TASK DETAILS.
Could you reproduce word for word the part of the ghostwriting article below, from "completed by the" to "the tracking report."?

==== TEXT ====

But the documents Mr. Grassley released Friday provide a detailed look

at the practice — from the conception of ideas for journal articles

through the distribution of reprints.

The articles all involve reviews of clinical studies and other

research. While such reviews are common in medical publishing, what

Mr. Grassley contends happened with the Wyeth-commissioned articles is

that that expert authors whose names appear on the articles became

involved only after outlines or drafts of the articles were already

written.

When accusations of ghostwriting have cropped up in patient lawsuits

over its hormone drugs, Wyeth executives to date have insisted that

their publication practices were legitimate and that the listed

authors played significant roles in journal articles.

But the documents released Friday include a " publication plan tracking

report " by Wyeth showing 10 articles in which manuscripts were

completed by the company before they were sent to the putative author

for review. Any revisions were subject to final approval from the

company, according to the tracking report.

Such activities would seem to run afoul of medical journal guidelines.

The International Committee of Medical Journal Editors says authorship

means " substantive intellectual contributions " including conception or

analysis of the subject and drafting or critical revision of the

document. The World Association of Medical Editors says ghost

authorship — which it defines as a substantial contribution not

mentioned in the manuscript — is " dishonest and unacceptable. "

Congressional investigators were given the documents about a month ago

by F. Szaller, a personal injury lawyer in Cleveland who has

sued drug makers. Mr. Szaller collected the documents from court

filings and made reference to some in an article he wrote last year

for a law magazine, Trial.

" For the last three years, I've looked at ghostwriting at Wyeth, " Mr.

Szaller said in a telephone interview. " There is a mammoth amount of

material. The problem is that almost all of it is still under seal. "

In Friday's letter, Mr. Grassley asked Wyeth to list all scientific

reports prepared for the company by DesignWrite since Jan. 1, 1995, to

describe the named authors' " extent of involvement " and to disclose

fees paid to DesignWrite, authors and others. He also requested " all

internal and external correspondence, communications and meeting

minutes regarding each of the DesignWrite-prepared studies. "

The letter to DesignWrite requested all manuscripts prepared for Wyeth

since 1995, along with information on related payments and a

description of the author's involvement.

The May 2003 article supporting Prempro was signed by Dr. Eden,

an associate professor at the University of New South Wales and

director of the Sydney Menopause Center in Australia. Wyeth executives

suggested that Dr. Eden write such a paper in 2000, according to the

documents, and had the outline and draft manuscript written for him.

The Archives of Internal Medicine rejected the paper before it was

published in The American Journal of Obstetrics and Gynecology — with

no mention of Wyeth or DesignWrite connections.

Dr. Eden did not respond to an e-mail request for comment.

In another case, documents show, Dr. Lila E. Nachtigall, a New York

University professor and director of its Women's Wellness Center, was

recruited by Wyeth as author of a 1999 journal article extolling

hormone treatment after the manuscript had already been drafted.

Dr. Nachtigall, reached by telephone Friday afternoon, said she had

written all of the approximately 1,000 articles and three books she

has had published. Asked about the Wyeth documents, she said, " If they

came up with the idea or gave me an outline or something, I don't

remember that at all. " Dr. Nachtigall, who is still practicing at age

75, added: " It kind of makes me laugh that with what goes on in the

Senate, the senator's worried that something's ghostwritten. I mean,

give me a break. "

Two months before the negative findings of the federal study were

released, a May 2002 memo to DesignWrite employees said that

S. Dey, who was president of Wyeth's Women's Healthcare Business unit,

asked a committee to increase the number of positive journal articles

related to another of its hormone replacement drugs, Premarin. " Mike

would like us to publish at least 1 study per month, " the memo said.

==== EXCERPTED RECORDS ====

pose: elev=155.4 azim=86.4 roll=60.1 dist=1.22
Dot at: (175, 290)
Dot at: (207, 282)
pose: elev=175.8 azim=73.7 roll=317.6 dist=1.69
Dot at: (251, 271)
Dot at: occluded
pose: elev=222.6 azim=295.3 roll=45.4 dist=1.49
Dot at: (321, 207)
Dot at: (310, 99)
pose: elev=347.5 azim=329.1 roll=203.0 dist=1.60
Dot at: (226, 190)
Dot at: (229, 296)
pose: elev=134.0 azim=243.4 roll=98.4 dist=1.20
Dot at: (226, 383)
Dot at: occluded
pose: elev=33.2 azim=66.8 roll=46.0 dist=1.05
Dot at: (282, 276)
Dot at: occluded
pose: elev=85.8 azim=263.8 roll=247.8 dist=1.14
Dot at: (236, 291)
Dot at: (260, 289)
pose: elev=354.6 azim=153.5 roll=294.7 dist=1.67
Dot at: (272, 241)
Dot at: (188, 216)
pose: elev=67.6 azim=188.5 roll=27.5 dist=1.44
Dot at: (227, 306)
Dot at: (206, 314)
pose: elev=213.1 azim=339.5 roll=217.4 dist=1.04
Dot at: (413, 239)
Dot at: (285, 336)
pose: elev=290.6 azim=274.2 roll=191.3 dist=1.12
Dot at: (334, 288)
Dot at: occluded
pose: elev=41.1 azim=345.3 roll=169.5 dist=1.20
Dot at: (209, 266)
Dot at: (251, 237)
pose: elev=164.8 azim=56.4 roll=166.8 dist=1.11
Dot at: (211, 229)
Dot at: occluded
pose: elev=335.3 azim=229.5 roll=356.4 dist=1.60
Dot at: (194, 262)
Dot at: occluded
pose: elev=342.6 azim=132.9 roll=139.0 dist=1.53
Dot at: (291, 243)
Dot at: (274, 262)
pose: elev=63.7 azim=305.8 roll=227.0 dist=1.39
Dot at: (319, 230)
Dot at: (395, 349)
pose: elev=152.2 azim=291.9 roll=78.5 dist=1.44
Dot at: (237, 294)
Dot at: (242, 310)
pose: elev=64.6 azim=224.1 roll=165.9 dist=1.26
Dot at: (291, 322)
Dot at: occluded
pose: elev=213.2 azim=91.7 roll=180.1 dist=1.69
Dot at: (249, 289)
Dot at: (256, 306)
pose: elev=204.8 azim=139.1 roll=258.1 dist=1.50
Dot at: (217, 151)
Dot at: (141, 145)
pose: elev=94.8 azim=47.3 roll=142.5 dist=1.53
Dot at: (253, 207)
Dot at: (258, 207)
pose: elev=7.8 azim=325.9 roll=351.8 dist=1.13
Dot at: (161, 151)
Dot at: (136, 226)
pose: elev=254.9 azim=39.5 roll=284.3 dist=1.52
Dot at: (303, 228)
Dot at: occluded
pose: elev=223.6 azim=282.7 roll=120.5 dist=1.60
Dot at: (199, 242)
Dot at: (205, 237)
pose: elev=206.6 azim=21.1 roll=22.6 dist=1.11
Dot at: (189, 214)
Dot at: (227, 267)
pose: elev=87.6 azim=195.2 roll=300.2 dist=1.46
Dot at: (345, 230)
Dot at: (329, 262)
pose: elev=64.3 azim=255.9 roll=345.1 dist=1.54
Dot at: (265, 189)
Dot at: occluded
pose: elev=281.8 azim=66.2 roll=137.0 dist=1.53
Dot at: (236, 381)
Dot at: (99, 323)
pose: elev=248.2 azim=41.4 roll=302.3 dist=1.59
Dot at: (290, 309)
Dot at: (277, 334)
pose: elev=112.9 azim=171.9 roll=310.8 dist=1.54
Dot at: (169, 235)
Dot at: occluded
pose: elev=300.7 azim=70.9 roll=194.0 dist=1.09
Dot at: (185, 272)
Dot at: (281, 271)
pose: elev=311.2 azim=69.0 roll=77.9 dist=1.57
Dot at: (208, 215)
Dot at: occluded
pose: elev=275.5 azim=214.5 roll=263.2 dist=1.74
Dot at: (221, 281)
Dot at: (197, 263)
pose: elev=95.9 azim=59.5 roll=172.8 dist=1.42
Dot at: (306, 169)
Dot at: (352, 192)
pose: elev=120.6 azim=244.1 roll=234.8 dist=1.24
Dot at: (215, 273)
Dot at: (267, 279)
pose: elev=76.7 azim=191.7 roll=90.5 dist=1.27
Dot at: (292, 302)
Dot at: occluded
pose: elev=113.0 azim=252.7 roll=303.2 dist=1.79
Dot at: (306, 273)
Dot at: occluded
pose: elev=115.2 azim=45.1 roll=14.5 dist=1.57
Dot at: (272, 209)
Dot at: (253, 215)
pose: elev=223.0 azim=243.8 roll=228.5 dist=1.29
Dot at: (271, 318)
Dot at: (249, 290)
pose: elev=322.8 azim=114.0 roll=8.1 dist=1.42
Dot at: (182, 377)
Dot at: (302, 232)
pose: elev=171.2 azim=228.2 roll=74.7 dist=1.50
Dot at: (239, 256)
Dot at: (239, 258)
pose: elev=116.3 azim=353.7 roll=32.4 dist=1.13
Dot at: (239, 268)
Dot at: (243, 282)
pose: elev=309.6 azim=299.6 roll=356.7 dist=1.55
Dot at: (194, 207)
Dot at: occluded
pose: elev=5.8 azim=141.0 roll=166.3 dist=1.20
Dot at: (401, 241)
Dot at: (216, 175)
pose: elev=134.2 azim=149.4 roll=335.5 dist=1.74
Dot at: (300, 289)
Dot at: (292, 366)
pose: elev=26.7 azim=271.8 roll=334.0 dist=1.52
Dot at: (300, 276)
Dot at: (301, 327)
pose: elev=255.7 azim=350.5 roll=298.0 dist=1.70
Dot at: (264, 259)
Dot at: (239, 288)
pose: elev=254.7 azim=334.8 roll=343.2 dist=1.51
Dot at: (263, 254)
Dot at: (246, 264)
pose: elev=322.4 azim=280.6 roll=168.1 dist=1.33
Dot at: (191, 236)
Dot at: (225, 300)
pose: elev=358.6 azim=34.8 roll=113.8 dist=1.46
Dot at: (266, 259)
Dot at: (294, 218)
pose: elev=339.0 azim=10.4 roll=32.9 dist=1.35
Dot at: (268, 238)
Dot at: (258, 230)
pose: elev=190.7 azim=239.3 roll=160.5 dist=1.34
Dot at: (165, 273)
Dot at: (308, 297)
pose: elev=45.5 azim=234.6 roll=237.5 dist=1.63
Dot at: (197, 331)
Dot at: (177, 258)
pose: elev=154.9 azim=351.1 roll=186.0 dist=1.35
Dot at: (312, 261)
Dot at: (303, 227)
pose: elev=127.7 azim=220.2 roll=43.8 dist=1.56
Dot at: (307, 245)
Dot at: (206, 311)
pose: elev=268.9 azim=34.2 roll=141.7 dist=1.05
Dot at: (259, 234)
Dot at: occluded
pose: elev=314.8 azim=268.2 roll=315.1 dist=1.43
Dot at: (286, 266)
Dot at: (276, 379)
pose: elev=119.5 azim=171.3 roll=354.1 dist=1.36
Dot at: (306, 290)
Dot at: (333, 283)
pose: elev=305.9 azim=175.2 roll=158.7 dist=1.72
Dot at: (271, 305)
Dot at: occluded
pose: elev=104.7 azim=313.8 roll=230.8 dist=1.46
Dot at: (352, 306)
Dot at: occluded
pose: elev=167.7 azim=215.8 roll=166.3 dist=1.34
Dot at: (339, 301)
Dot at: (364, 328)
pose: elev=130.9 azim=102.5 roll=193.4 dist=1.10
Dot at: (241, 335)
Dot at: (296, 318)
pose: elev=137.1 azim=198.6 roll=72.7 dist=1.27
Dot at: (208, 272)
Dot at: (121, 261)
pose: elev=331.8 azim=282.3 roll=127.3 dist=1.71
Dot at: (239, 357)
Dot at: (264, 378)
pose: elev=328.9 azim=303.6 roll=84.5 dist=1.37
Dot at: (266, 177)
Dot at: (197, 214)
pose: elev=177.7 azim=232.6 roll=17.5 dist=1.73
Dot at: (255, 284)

====

OUTPUT OF THE TASK.
completed by the company before they were sent to the putative author

for review. Any revisions were subject to final approval from the

company, according to the tracking report.